When I talk about explanation skills, I often hear a common response: “Boy do I know someone who needs that!” Over time I’ve found that, often, this person in need is a scientist or research professor who can’t seem to explain their work or current projects in an understandable way.
It’s a fascinating paradox. You could reason that the most informed people would have the best explanations, but it’s not often the case. Many times, the inverse is true. As I first learned in the book Made to Stick, knowledge has a way of “cursing” us and making it difficult for us to imagine what it’s like not to know something. When it comes time to explain it, we can’t put ourselves in another’s shoes. This is the Curse of Knowledge.
But it goes deeper. Austin Kleon pointed me to an article by Greg Elbow called “Maybe Academics Aren’t So Stupid After All”, which provides a smart look at why academics struggle with being understandable, especially in speech. Elbow, author of Vernacular Eloquence, deems the condition “sentence interruptus”. He writes:
No, the chaos that bedevils the speech of so many academics takes the form of frequent interruptions in the flow of speech — interruptions that come from imperious intrusions into our minds of other thoughts. Before one sentence is finished, we break in with “well but, that isn’t quite it, it’s really a matter of…”. Academics often can’t finish one sentence or thought before launching into a related one.
I’m sure you’ve seen this in action. Elbow relates it to how he was taught in graduate school:
When we academics were in graduate school, we were trained to write badly (no one put it this way of course) because every time we wrote X, our teacher always commented, “But have you considered Y? Don’t you see that Y completely contradicts what you write here.” “Have you considered” is the favorite knee-jerk response of academics to any idea. As a result, we learn as students to clog up our writing with added clauses and phrases to keep them from being attacked. In a sense (a scary sense), our syntactic goal is create sentences that take a form something like this:
X, and yet on the other hand Y, yet nevertheless X in certain respects, while at the same time Y in other respects.
In some ways, the same critical thinking and awareness of criticism that helps academics earn respect among their peers and have fruitful careers inhibits how they present ideas to people outside their profession. It becomes a habit that’s hard to break. Elbow continues...
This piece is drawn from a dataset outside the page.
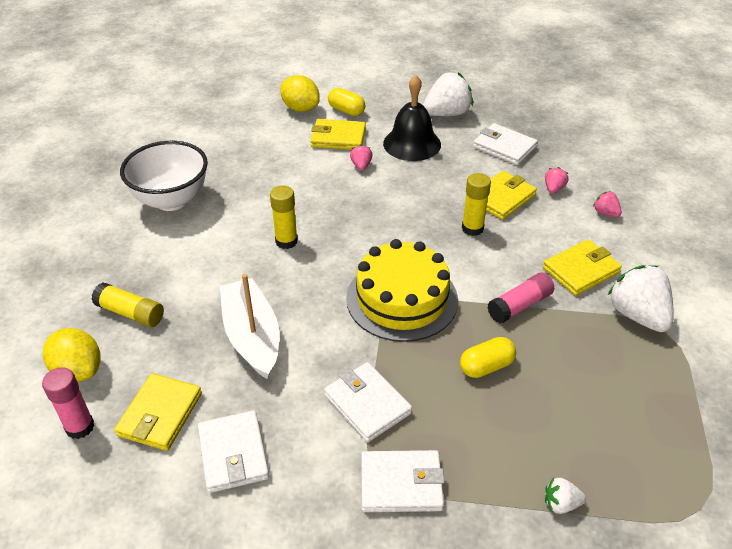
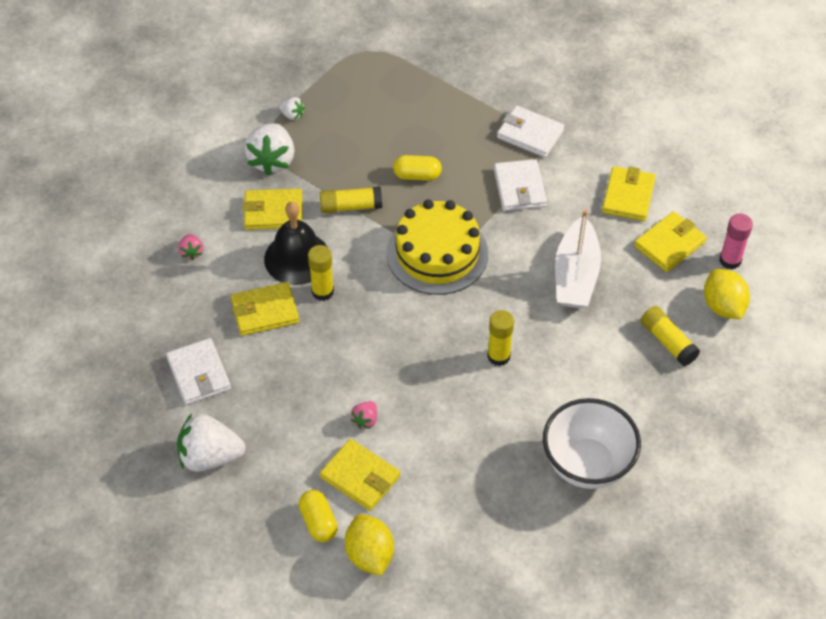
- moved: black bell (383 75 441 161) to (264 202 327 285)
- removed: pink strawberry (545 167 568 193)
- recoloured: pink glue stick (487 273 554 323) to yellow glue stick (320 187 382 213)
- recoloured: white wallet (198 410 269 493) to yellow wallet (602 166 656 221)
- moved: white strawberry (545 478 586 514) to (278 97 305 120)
We are trained as academics to look for exceptions, never to accept one idea or point of view or formulation without looking for contradictions or counter examples or opposing ideas. Yet this habit gets so internalized that we often don’t quite realize we are doing it; we just “talk normally” — but this normal is fractured discourse to listeners.
By discussing the exceptions, the alternative views, the conflicting research, one can present a more accurate and defensible position. This style of communication is valuable and needed, especially in academia where defense of an idea can be paramount.
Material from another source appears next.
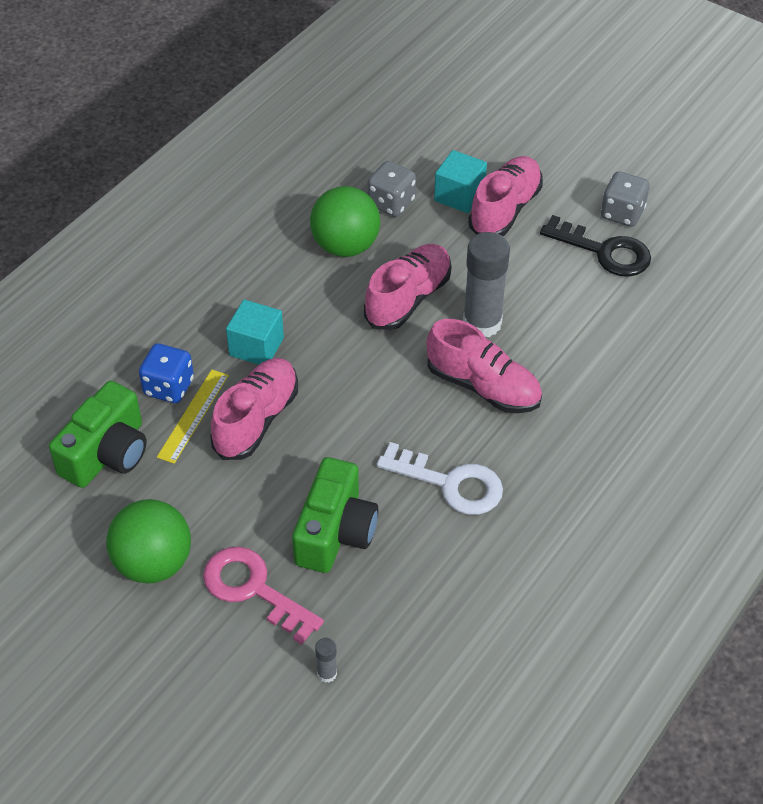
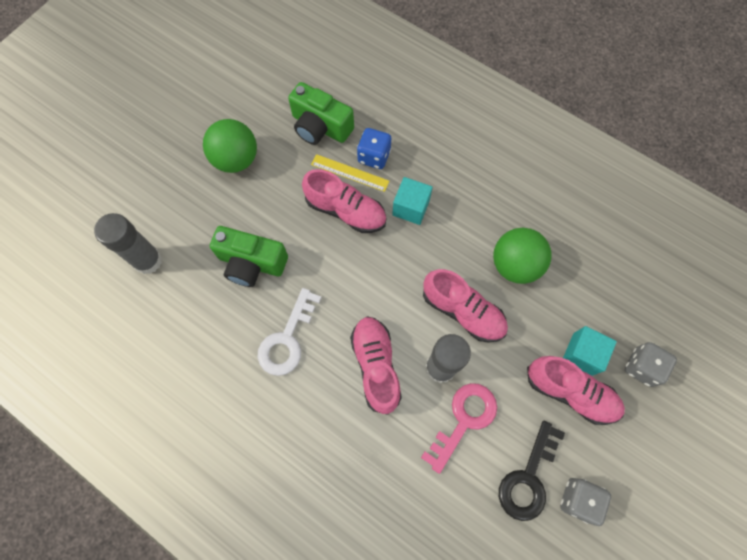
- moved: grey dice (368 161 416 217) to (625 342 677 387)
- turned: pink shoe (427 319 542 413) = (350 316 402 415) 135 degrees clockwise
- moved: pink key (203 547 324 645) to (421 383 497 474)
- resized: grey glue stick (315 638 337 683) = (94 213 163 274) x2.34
However, there is a difference between being accurate and understandable. When understanding is the goal, we sometimes have to trade a bit of accuracy for understanding and realize that without a foundation of basic understanding, the details don’t matter for most people. That’s why we need better explanations. Part of Elbow's point is that writing is way to solve the speaking problem and I agree. Writing an explanation forces you to think differently about it and start to see how it could be improved in speech or whatever media you choose.